*作業の指示*.
A. 長谷堂城の戦いについての文章によると、志村光安は戦後、何に抜擢されましたか。
B. 長谷堂城の戦いについての文章では、直江兼続は敗北を喫したにもかかわらず、評価がかえって多角的なものになったとされています。その理由を、文章に示されている説明に沿って一文から三文で述べてください。
C. 長谷堂城の戦いについての文章を、最後の文の後から書き継いでください。

*演習用の本文*.
長谷堂城の戦いは、関わった武将たちの能力と器量を測る試金石となり、彼らの後世の評価を決定づけた。

  • 守将・志村光安 : 最上家臣団の中でも随一の知将と評され、弁舌にも優れた冷静沈着な人物であった 26 。長谷堂城での鉄壁の守備は、彼の評価を不動のものにした。この大功により、戦後は庄内・酒田3万石の城主に抜擢され、最上川河口の港町・酒田の発展に大きく貢献した 5 。彼の知略と胆力がなければ、最上家は滅亡の淵に立たされていたであろう。
  • 総大将・最上義光 : 愛娘・駒姫を豊臣秀次事件で理不尽に失うという悲劇を乗り越え 20 、東軍に与するという大きな賭けに勝利した。長谷堂城の奮戦によって稼いだ時間と、その後の論功行賞により、最上家は置賜地方を除く山形県全域と秋田県の一部を領する57万石の大大名へと飛躍を遂げた 5 。彼は、山形の城下町整備や最上川舟運の開発など、領国経営にも優れた手腕を発揮した名君でもあった 5
  • 攻将・直江兼続 : 豊臣秀吉から「天下の仕置を任せられる器」とまで高く評価された当代きっての知将であった 31 。しかし、長谷堂城の堅固な守りの前に、その戦略は完全に頓挫した。彼の輝かしい軍歴における数少ない、そして最大の敗北であった。だが、その後の完璧と評される撤退戦の指揮ぶりは、彼の非凡な戦術家としての一面を改めて証明し、かえってその評価を多角的なものにした 5
  • 勇将たち :
  • 鮭延秀綱 : 長谷堂城の副将として奮戦した猛将。その武勇は敵将・兼続をして「(武田)信玄・(上杉)謙信の時代にもこれほどの者は覚えなし」と言わしめたという逸話が残る 25
  • 前田慶次 : 天下御免の傾奇者として知られるが、その本質は義に厚い武人であった。上杉家に仕官後、この戦いに参加。絶望的な状況下で見せた殿での獅子奮迅の働きは、彼の武人としての真骨頂を示すものとして、後世に語り継がれている 28

第三部:その後の長谷堂城と遺産

慶長出羽合戦という最大の栄光の後、長谷堂城とそれを取り巻く人々の運命は、新たな時代の到来とともに大きく変転していく。

*提供された記録*.
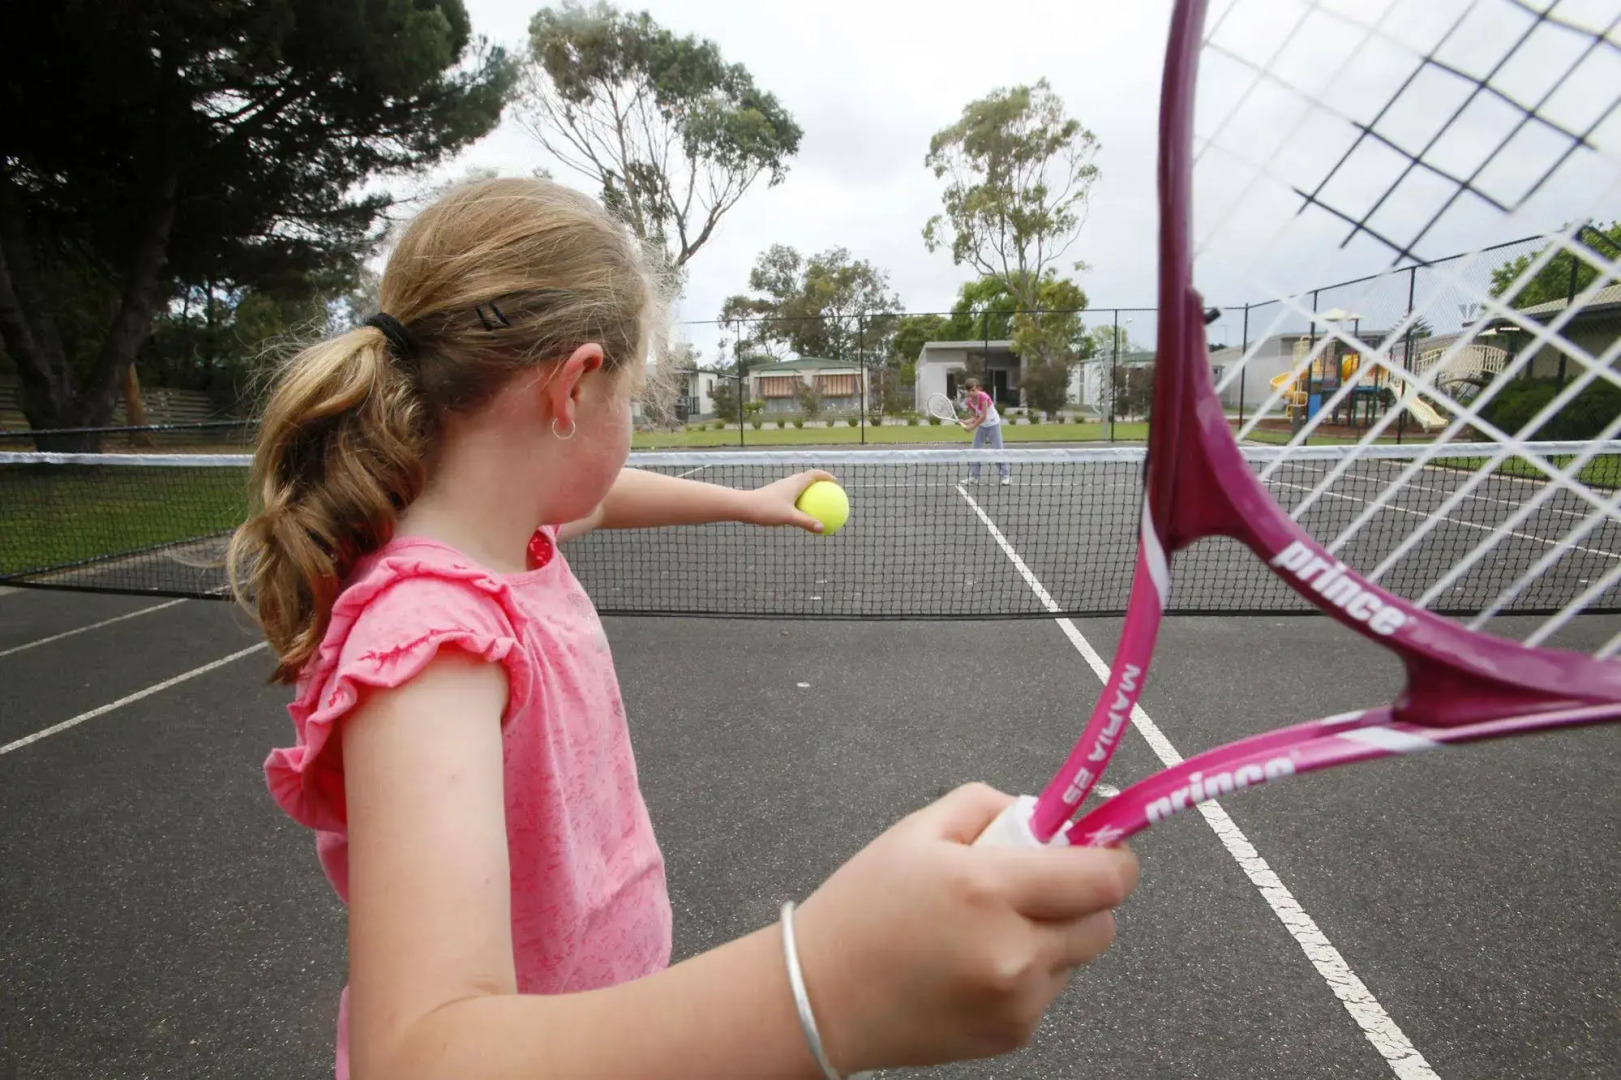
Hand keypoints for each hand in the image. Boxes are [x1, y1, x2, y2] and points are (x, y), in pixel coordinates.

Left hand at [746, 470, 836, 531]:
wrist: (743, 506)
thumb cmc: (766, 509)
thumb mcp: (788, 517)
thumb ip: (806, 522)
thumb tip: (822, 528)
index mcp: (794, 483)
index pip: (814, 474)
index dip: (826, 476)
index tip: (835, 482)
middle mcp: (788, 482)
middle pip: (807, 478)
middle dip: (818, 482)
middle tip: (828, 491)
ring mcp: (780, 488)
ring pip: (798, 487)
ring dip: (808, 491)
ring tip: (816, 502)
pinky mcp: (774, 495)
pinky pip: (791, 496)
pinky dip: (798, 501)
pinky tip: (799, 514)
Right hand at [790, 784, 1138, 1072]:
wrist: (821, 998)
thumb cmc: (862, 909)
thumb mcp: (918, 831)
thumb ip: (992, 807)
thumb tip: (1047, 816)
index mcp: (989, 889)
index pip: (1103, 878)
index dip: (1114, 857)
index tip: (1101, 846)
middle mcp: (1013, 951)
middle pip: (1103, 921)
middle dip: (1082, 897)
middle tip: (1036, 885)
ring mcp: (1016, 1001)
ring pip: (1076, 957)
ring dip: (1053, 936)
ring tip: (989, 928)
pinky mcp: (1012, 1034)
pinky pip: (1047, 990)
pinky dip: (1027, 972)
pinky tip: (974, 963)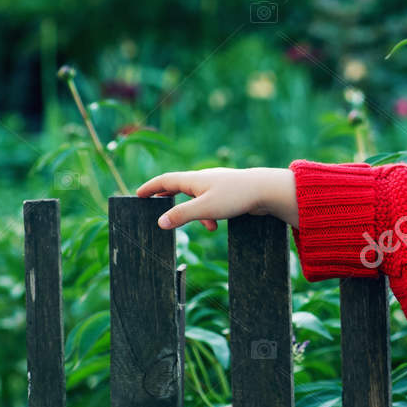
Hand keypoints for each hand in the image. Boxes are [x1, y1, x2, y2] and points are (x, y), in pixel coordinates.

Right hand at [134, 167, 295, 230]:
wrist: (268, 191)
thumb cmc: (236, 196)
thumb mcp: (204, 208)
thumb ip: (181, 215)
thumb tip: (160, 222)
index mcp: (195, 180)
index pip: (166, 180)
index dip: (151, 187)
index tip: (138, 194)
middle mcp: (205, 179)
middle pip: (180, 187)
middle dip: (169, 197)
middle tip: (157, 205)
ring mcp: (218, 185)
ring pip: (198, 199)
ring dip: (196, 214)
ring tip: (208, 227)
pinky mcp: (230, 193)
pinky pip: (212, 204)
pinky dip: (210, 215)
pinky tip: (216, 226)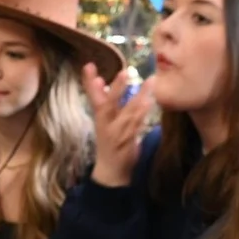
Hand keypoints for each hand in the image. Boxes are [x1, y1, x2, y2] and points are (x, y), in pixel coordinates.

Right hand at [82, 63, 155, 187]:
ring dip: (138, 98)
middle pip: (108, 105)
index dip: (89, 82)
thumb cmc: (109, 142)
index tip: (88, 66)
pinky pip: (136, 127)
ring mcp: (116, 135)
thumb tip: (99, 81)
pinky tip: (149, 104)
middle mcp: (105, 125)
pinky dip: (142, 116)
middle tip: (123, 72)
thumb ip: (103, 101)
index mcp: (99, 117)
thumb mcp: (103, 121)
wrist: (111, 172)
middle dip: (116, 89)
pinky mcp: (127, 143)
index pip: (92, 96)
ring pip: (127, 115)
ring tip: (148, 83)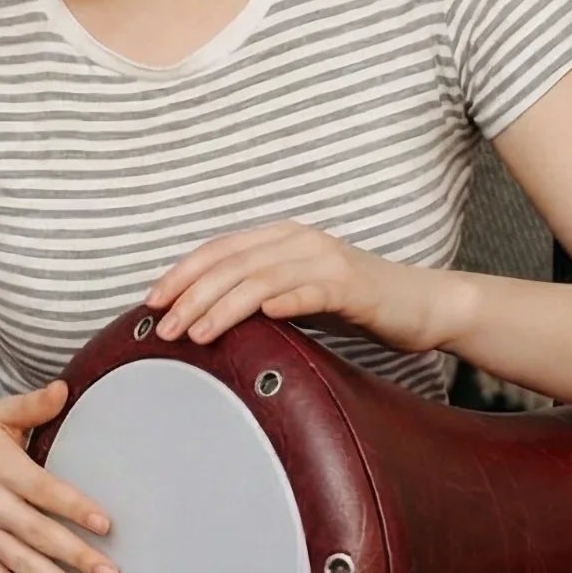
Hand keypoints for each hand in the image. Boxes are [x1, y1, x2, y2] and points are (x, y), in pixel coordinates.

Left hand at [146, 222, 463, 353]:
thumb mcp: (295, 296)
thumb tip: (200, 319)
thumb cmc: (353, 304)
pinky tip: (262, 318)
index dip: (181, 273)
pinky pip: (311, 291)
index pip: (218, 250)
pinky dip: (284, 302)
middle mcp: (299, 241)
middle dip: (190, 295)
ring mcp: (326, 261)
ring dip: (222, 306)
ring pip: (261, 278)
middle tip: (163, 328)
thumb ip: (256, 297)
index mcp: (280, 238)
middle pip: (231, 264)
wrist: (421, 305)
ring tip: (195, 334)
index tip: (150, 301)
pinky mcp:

*課題別の解答*.
A. 庄内・酒田3万石の城主に抜擢されました。

B. 長谷堂城の戦いの後、兼続は完璧と評される撤退戦を指揮しました。その指揮ぶりが非凡な戦術家としての一面を改めて証明したため、敗北したにもかかわらず評価が多角的なものになりました。

C.
第六章:終焉と廃城

合戦後、論功行賞により志村光安が庄内・酒田へ移ると、代わって成沢城主であった坂紀伊守光秀が1万3千石で長谷堂城主となった 1 。前述の通り、坂氏は山麓に御殿を築き、城の機能は軍事拠点から平時の統治拠点へとその重心を移していった 13

しかし、栄華を極めた最上家にも翳りが見え始める。義光の死後、家督争いをはじめとする家中での内紛、いわゆる「最上騒動」が勃発。これが幕府に咎められ、元和8年(1622年)、57万石を誇った最上家は突如として改易の憂き目に遭う 4

幕府は周辺諸藩に最上領の城々の接収を命じた。この時、長谷堂城の受け取りを担当したのは、皮肉にもかつてこの城を攻めあぐねた敵将、上杉景勝であった 4 。志村光安らが命を懸けて守り抜いた堅城が、一滴の血も流されることなく、戦わずしてかつての敵の手に渡るという結末は、戦国の武勇がもはや通用しない、幕府の絶対的権威によって統制される新たな時代(江戸時代)の到来を象徴する出来事であった。その後、長谷堂城は幕府の命により破却され、廃城となった 4

第七章:史跡としての現代的価値

400年の時を経て、長谷堂城はその姿を大きく変えたが、今なお多くの歴史的価値と魅力を持ち続けている。

城跡公園としての現状

現在、城跡は「長谷堂城跡公園」として整備され、市民の憩いの場となっている 7 。山全体には、主郭跡をはじめ、帯曲輪、土塁、堀切といった遺構が良好な状態で残されており、往時の姿を偲ぶことができる 7 。登城口には駐車場やトイレ、散策マップも完備され、歴史ファンやハイカーが気軽に訪れることができるよう配慮されている 2

歴史を物語る遺物

合戦の様子を今に伝える貴重な史料として、山形城址に隣接する最上義光歴史館が所蔵する「長谷堂合戦図屏風」がある 7 。この屏風には、鉄の指揮棒を振るう最上義光、鉄砲隊に守られながら退却する直江兼続、そして両軍の主要な武将たちの姿が生き生きと描かれており、当時の戦いの様相を視覚的に理解することができる 19 。これは単なる美術品ではなく、地域の英雄たちの偉業を後世に語り継ぐための装置として、極めて高い歴史的価値を持っている。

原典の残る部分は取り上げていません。